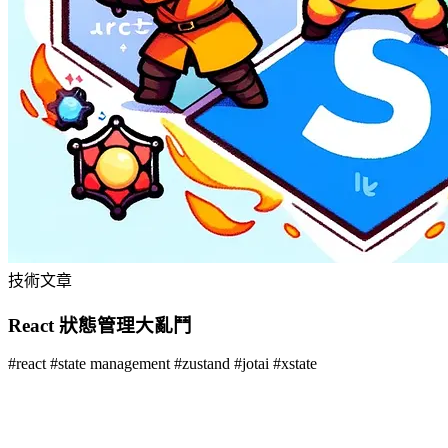
技術文章
React 狀態管理大亂鬥
#
react
#
state management
#
zustand
#
jotai
#
xstate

────────────────

**WORK ORDER:** Omit the pictures, then output every record exactly as given.

**FINISHED EXERCISE:**
技術文章
React 狀態管理大亂鬥
#
react
#
state management
#
zustand
#
jotai
#
xstate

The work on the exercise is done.